I don’t even know where to begin with my frustration with the NFL this past week.

First off, I strongly dislike the New England Patriots — who are proven cheaters thanks to “Spygate” — and their win over the Seattle Seahawks, who showed awful sportsmanship in the final minute of the Super Bowl.

But what frustrates me the most is the travesty of an NFL Most Valuable Player selection.

Not to take away from the great season 2014 MVP Aaron Rodgers had: He threw for 4,381 yards and 38 touchdowns to a very minimum five interceptions. No other quarterback came close to his touchdown-to-interception ratio.

But he was beat in every other significant category.

In fact, when comparing Rodgers to the rest of the league, he had a pedestrian year. Drew Brees, Ben Roethlisberger, Andrew Luck, Peyton Manning, Matt Ryan and Eli Manning — yes, Elijah Manning — had more passing yards than Rodgers. Luck and Peyton Manning both had more TD passes than Rodgers.

Among quarterbacks who passed at least 300 times, Rodgers’ passer rating is second to Romo’s.

And if you want to go back to his earlier mentioned ratio, let’s bring up another fraction — completion percentage.

If Rodgers was so efficient to warrant an MVP trophy, then how in the world does he have a worse completion percentage than Romo, Brees, Roethlisberger, Ryan, Phillip Rivers, Peyton Manning, Ryan Tannehill and Jay Cutler.

No MVP of the NFL should have a significant stat lower than Cutler and Tannehill. Tannehill finished a year that was wildly inconsistent and Cutler got paid big bucks to sit on the bench during the last stretch of the season because he simply couldn’t perform well enough.

The value of the MVP trophy has come down to who was the best quarterback of the year, with the occasional running back or wide receiver.

If that weren’t true, than J.J. Watt should have gotten the award without a doubt in my mind.

Watt led the league in fumble recoveries, defensive touchdowns, quarterback hurries, was first among defensive lineman for tackles and solo tackles, was second in the NFL for safeties, tied for first for fumble recoveries for touchdowns and for deflected passes among defensive lineman and tied for third for forced fumbles.

If that wasn’t standout enough, Watt’s 20.5 sacks was 1.5 away from Justin Houston for the league lead. He became the first player in NFL history to record multiple 20-sack seasons.

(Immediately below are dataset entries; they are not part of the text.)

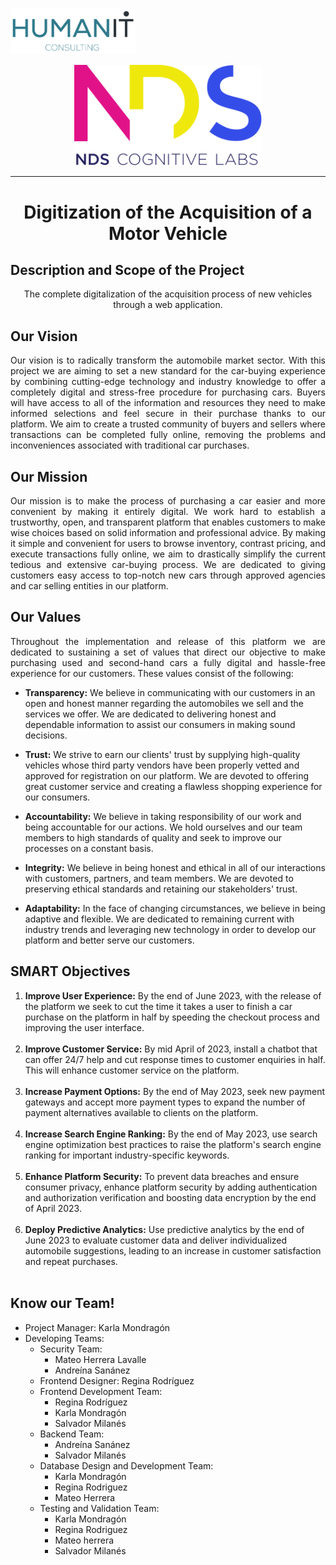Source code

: <p align="left">
  <img src="Logos/humanIT.005.png" width="200" title="hover text">
</p>
<p align="center">
  <img src="Logos/NDS.svg" width="300" title="hover text">
</p>
<hr/>

<h1 align="center"> Digitization of the Acquisition of a Motor Vehicle </h1>

## Description and Scope of the Project 
<p align="center"> 
The complete digitalization of the acquisition process of new vehicles through a web application.
</p>
  
## Our Vision
<p align="justify"> 
Our vision is to radically transform the automobile market sector. With this project we are aiming to set a new standard for the car-buying experience by combining cutting-edge technology and industry knowledge to offer a completely digital and stress-free procedure for purchasing cars. Buyers will have access to all of the information and resources they need to make informed selections and feel secure in their purchase thanks to our platform. We aim to create a trusted community of buyers and sellers where transactions can be completed fully online, removing the problems and inconveniences associated with traditional car purchases.
</p>
  
## Our Mission
<p align="justify"> 
Our mission is to make the process of purchasing a car easier and more convenient by making it entirely digital. We work hard to establish a trustworthy, open, and transparent platform that enables customers to make wise choices based on solid information and professional advice. By making it simple and convenient for users to browse inventory, contrast pricing, and execute transactions fully online, we aim to drastically simplify the current tedious and extensive car-buying process. We are dedicated to giving customers easy access to top-notch new cars through approved agencies and car selling entities in our platform.
</p>

## Our Values
<p align="justify"> 
Throughout the implementation and release of this platform we are dedicated to sustaining a set of values that direct our objective to make purchasing used and second-hand cars a fully digital and hassle-free experience for our customers. These values consist of the following:
</p>

* <b>Transparency:</b> We believe in communicating with our customers in an open and honest manner regarding the automobiles we sell and the services we offer. We are dedicated to delivering honest and dependable information to assist our consumers in making sound decisions.

* <b>Trust:</b> We strive to earn our clients' trust by supplying high-quality vehicles whose third party vendors have been properly vetted and approved for registration on our platform. We are devoted to offering great customer service and creating a flawless shopping experience for our consumers.

* <b>Accountability:</b> We believe in taking responsibility of our work and being accountable for our actions. We hold ourselves and our team members to high standards of quality and seek to improve our processes on a constant basis.

* <b>Integrity:</b> We believe in being honest and ethical in all of our interactions with customers, partners, and team members. We are devoted to preserving ethical standards and retaining our stakeholders' trust.

* <b>Adaptability:</b> In the face of changing circumstances, we believe in being adaptive and flexible. We are dedicated to remaining current with industry trends and leveraging new technology in order to develop our platform and better serve our customers.

## SMART Objectives
<ol>
  <li> <b>Improve User Experience:</b> By the end of June 2023, with the release of the platform we seek to cut the time it takes a user to finish a car purchase on the platform in half by speeding the checkout process and improving the user interface. </li> <br>
  <li> <b>Improve Customer Service:</b> By mid April of 2023, install a chatbot that can offer 24/7 help and cut response times to customer enquiries in half. This will enhance customer service on the platform. </li> <br>
  <li> <b>Increase Payment Options:</b> By the end of May 2023, seek new payment gateways and accept more payment types to expand the number of payment alternatives available to clients on the platform. </li> <br>
  <li> <b>Increase Search Engine Ranking:</b> By the end of May 2023, use search engine optimization best practices to raise the platform's search engine ranking for important industry-specific keywords. </li> <br>
  <li> <b>Enhance Platform Security:</b> To prevent data breaches and ensure consumer privacy, enhance platform security by adding authentication and authorization verification and boosting data encryption by the end of April 2023. </li> <br>
  <li> <b>Deploy Predictive Analytics:</b> Use predictive analytics by the end of June 2023 to evaluate customer data and deliver individualized automobile suggestions, leading to an increase in customer satisfaction and repeat purchases. </li> <br>
</ol>

## Know our Team!
<ul> 
  <li> Project Manager: Karla Mondragón </li>
  <li> Developing Teams:
    <ul>
      <li> Security Team: 
        <ul>
          <li> Mateo Herrera Lavalle </li>
          <li> Andreína Sanánez </li>
        </ul>
      </li>
      <li> Frontend Designer: Regina Rodríguez </li>
      <li> Frontend Development Team: 
        <ul>
          <li> Regina Rodríguez </li>
          <li> Karla Mondragón </li>
          <li> Salvador Milanés </li>
        </ul>
      </li>
      <li> Backend Team: 
        <ul>
          <li> Andreína Sanánez </li>
          <li> Salvador Milanés </li>
        </ul>
      </li>
      <li> Database Design and Development Team: 
        <ul>
          <li> Karla Mondragón </li>
          <li> Regina Rodriguez </li>
          <li> Mateo Herrera </li>
        </ul>
      </li>
      <li> Testing and Validation Team: 
        <ul>
          <li> Karla Mondragón </li>
          <li> Regina Rodriguez </li>
          <li> Mateo herrera </li>
          <li> Salvador Milanés </li>
        </ul>
      </li>
    </ul>
  </li>
</ul>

Let’s not forget his league-high 33 quarterback hits — Von Miller was second with 11.

And the following was my tipping point for the most valuable player — Watt was the first defensive lineman to score five touchdowns since 1944.

He scored a touchdown off a fumble recovery, an interception and scored three on the offensive side of the ball.

Rodgers had a pretty good year while Watt had an unforgettable year.

Let’s ponder the MVP award for a second: This trophy doesn’t necessarily go to the best player but the most valuable player.

In my book, you have to look at what a player’s team would be like without that given player.

Rodgers has so many weapons in his offense that a big number of other NFL quarterbacks could step into his shoes and have a fair amount of success.

The Houston Texas’ defense, meanwhile, would be vanquished without Watt. He led the league in quarterback disruptions with 82.5, and the Texans would be vastly different without those big plays.

I have no idea how Rodgers garners 31 of the voting committee’s 50 votes, while Watt only receives 13.

And don’t get me started on why someone wasted their vote on Bobby Wagner.